Round Robin: Garden Snobbery

By Rob Proctor
Published on November 3, 2008

Denver, Colorado–The world of plants is so enormous that we can spend a lifetime discovering it. I go from passion to passion weekly, but some gardeners go far beyond mere enthusiasm. Take the woman in line behind me at a nursery recently who inspected my cartload of purchases and congratulated me on buying some ornamental grasses and herbs, implying that anyone who didn’t grow them was a philistine.

Yes, even in the genteel sport of gardening, prejudice is rampant. Some of us look down our very long noses at those who do not hold the same high esteem for a plant that we happen to love dearly. We deride them for growing something else or for not being as horticulturally advanced as we. It’s snobbery: anyone who doesn’t know better than to grow petunias is pond scum. (That’s not true, of course: only people who grow scarlet salvias are pond scum.)

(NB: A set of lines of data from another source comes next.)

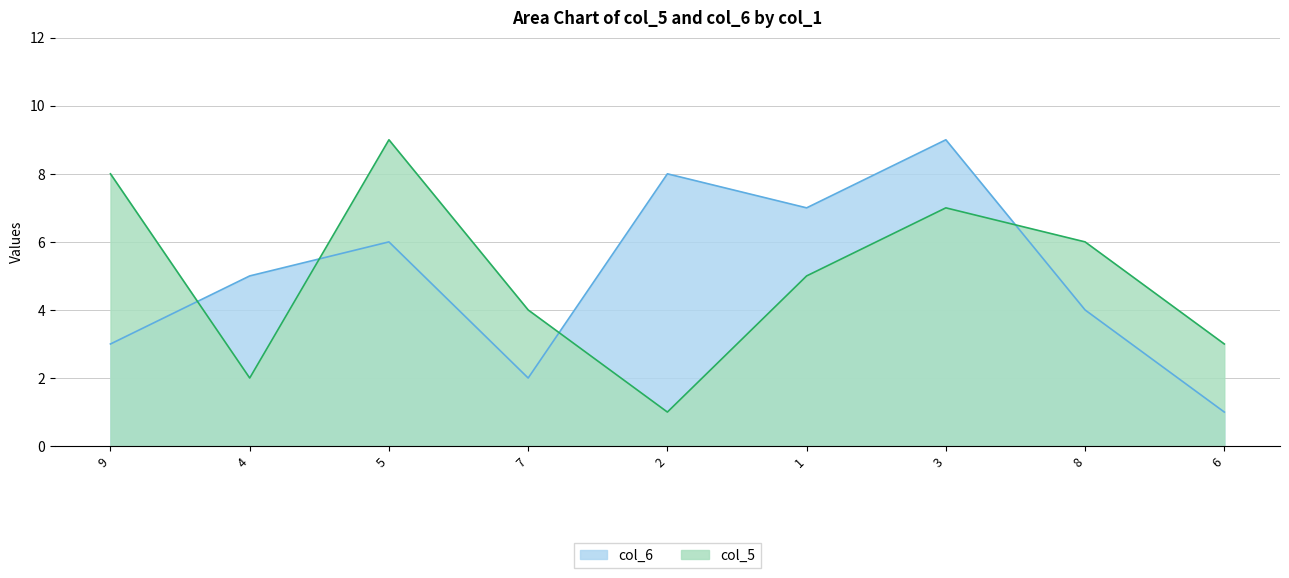

How many distinct data groups are displayed?

2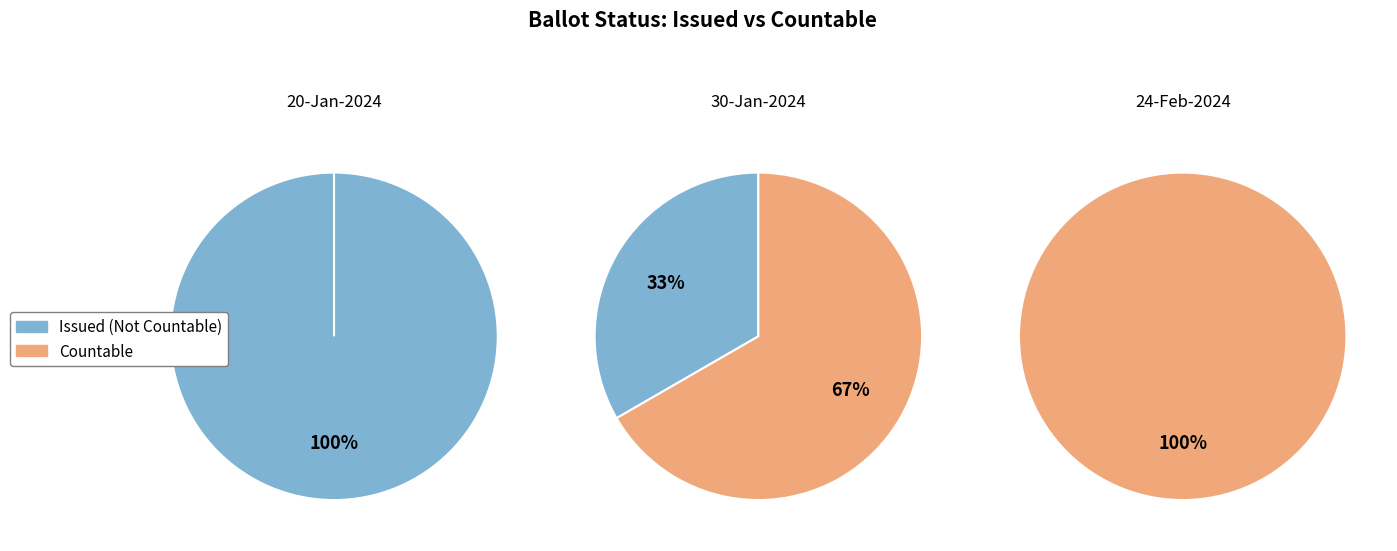

Is it true that 35 is 14% of the pie?

False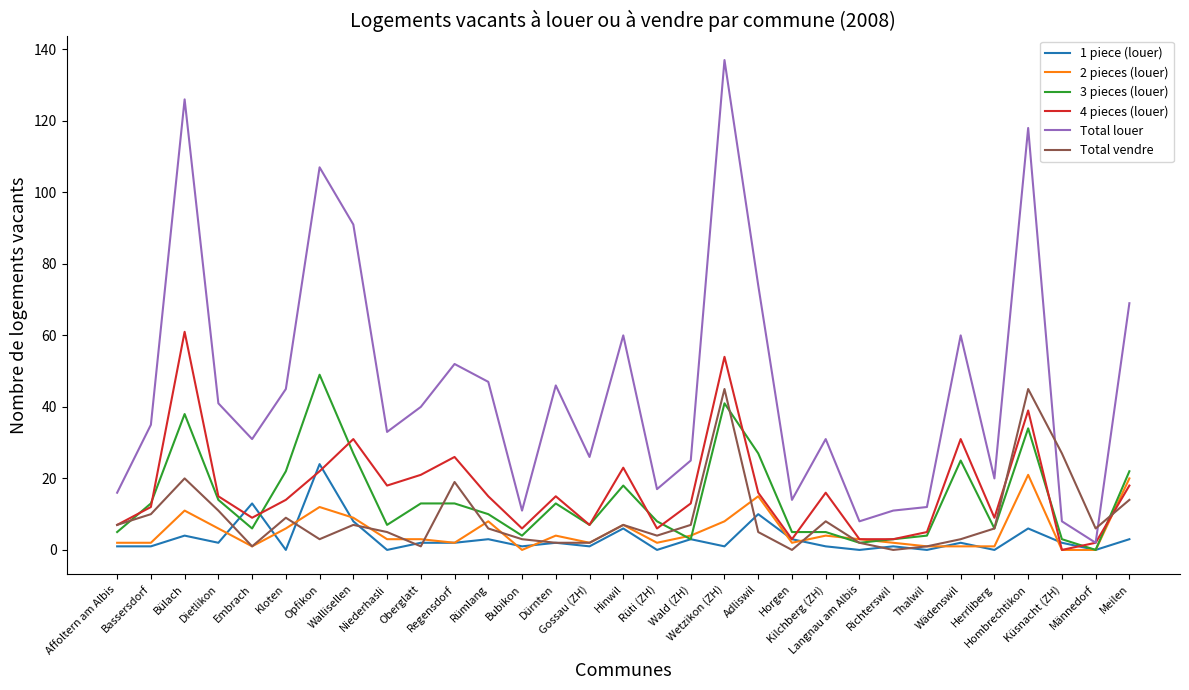

After their last crossing, which series has the higher values: Total vendre or 4 pieces (louer)?

4 pieces (louer)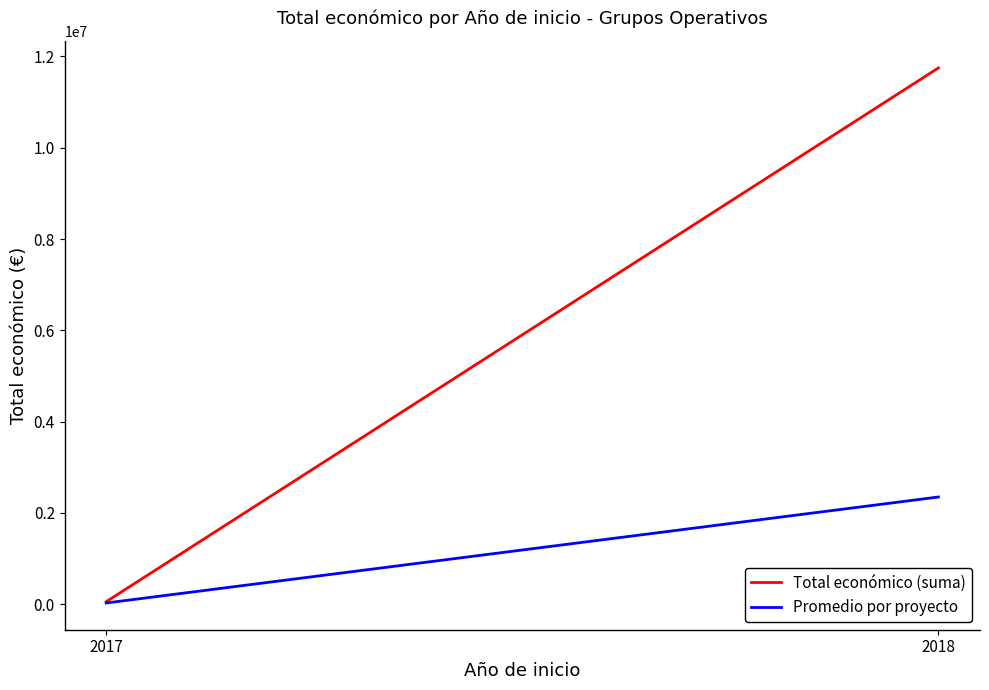

Reading left to right, transcribe all the data shown in this chart.

Total económico (suma): 2017=57495.0	2018=11747086.0
Promedio por proyecto: 2017=28747.5	2018=2349417.2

I have to admit that one summer long ago, I grew some scarlet salvias myself, and I discovered that I didn’t enjoy them. But many of the plants that I continue to grow and enjoy are also quite common. My friend Steve calls them “grocery store plants” because they can be found every spring in six-packs in front of every supermarket and discount store across the land. I’m glad that people grow and tend these plants, and I hope that they will find such pleasure in doing so that they will want to learn more about plants. It’s not necessary to aspire to ever higher plateaus of knowledge and artistry–not everyone can (or should) be a Gertrude Jekyll. After all, I never got beyond geometry in mathematics, my carpentry skills are elementary (although I still possess all my fingers), my bridge game is worse, and my ballroom dancing is strictly dismal. I’m comfortable with the fact that I don’t intend to get much better at any of those pursuits, so why do I make fun of those who don’t excel in something I do? Must gardeners constantly measure their worth by what others do? Perhaps. In judging others, we see how far we’ve come. And maybe, deep inside, we actually still love those purple petunias and scarlet salvias.